I can't think of a single activity that's riskier, except for actively trying to kill yourself, which by the way, only has a 5% probability of death.
I'd be willing to assume a lot more personal risk to be the first person to do something like land on Mars or summit Everest, especially if it's not even clear that it can be done, than to be the 50th. Even more so if there is some compelling scientific benefit to going (which, thanks to robotics, there really isn't anymore, at least for brief boot/flag-planting visits).
There are extremely limited cases where it would be worth sacrificing someone's life to accomplish something (jumping on a grenade to save a bunch of other people, perhaps where acting saves other people). I could see people willingly sacrificing themselves for sufficiently otherwise unobtainable knowledge, but it would be immoral if not voluntary.
It's probably also worth noting that the first man to successfully scale Everest, Sir Edmund Hillary, has publicly voiced his disgust with those who leave their fellow climbers to die on the mountain.
I think it's ok to leave dead bodies on the mountain to make your ascent, but not ok to leave someone who could possibly be saved.
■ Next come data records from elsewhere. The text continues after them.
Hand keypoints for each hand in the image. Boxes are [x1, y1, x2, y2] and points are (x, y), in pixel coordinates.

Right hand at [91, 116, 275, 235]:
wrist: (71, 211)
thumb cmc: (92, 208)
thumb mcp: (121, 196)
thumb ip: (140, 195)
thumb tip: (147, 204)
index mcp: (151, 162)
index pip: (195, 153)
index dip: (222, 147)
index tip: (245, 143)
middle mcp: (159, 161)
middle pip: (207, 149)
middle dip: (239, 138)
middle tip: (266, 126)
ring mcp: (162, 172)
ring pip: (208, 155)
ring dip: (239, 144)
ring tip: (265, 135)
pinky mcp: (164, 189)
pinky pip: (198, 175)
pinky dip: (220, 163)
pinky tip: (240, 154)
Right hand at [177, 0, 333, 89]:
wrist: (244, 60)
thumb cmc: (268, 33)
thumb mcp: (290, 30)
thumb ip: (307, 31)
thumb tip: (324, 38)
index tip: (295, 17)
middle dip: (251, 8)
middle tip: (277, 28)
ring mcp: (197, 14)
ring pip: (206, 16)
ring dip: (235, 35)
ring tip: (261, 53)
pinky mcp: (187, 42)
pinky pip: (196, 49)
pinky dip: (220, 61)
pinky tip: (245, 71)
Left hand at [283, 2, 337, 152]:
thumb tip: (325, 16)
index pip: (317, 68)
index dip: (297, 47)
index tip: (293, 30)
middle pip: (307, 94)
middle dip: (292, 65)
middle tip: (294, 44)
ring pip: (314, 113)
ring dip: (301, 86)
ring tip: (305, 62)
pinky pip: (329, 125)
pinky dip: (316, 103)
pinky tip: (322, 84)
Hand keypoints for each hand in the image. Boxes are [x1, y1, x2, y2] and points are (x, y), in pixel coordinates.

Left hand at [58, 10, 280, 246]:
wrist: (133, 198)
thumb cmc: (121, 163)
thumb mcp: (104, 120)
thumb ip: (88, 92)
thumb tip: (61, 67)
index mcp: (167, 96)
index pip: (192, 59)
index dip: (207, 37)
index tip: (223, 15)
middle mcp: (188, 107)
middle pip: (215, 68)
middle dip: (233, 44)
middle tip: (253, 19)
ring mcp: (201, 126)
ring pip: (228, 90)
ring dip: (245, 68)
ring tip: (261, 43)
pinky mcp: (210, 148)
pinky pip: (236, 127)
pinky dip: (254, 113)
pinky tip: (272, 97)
Taking any substantial risks to the living to recover bodies is completely unacceptable -- Everest is as good a grave as any.
I wouldn't take the 4% risk of death from climbing Everest at all just to be #50 in a single climbing season, though. I'd be willing to accept a 50% risk of death to be the first person on Mars.
> Taking any substantial risks to the living to recover bodies is completely unacceptable
Why? This is a cultural conclusion that can be debated and modified. People are already risking their lives just by being on Everest, so it can't just be risking life == bad.
Bringing up Mars in this discussion makes me think of Olympus Mons. The same kinds of folks attracted and willing to risk their life on being the 1000th person to reach the top of Mt. Everest may be even more attracted to being the first person to scale the tallest mountain in the star system.
Just because you don't understand it, doesn't mean it's 'crazy', an 'illness', or even remotely illogical.
Of course, I wouldn't know what to characterize it other than sheer sense of adventure. I can totally understand going for the highest achievement one can pull off, and it certainly might seem like lunacy to many.
As far as the Sherpas go, they are born into the mountains. It's their world. They scale the mountains because that's what they know how to do best. It's their way of life (just like your way of life might be being an entrepreneur).
Because Everest is on the tick list that non-climbers recognize and because a lot of the lower mountains are much, much harder and nobody will guide them. There is a reason Gasherbrum IV has only been climbed four times (five if you count the 1985 Kurtyka-Schauer route, which is still regarded as one of the most impressive alpine climbs ever), Gasherbrum III has been climbed twice, Khunyang Chhish twice, Bainthha Brakk twice, Latok I. There are lots of other "obscure" remote peaks with one or zero ascents that are way harder, more adventurous, and serious than Everest. Climbing Everest solo post-monsoon by a new route in 1980, or from the north as a party of two without carrying ropes or sleeping gear in 1986 is absolutely impressive. Trudging up the normal route with support does not count as climbing to anyone who climbs.
Some things I'll never understand in this world.
How about just running a marathon instead?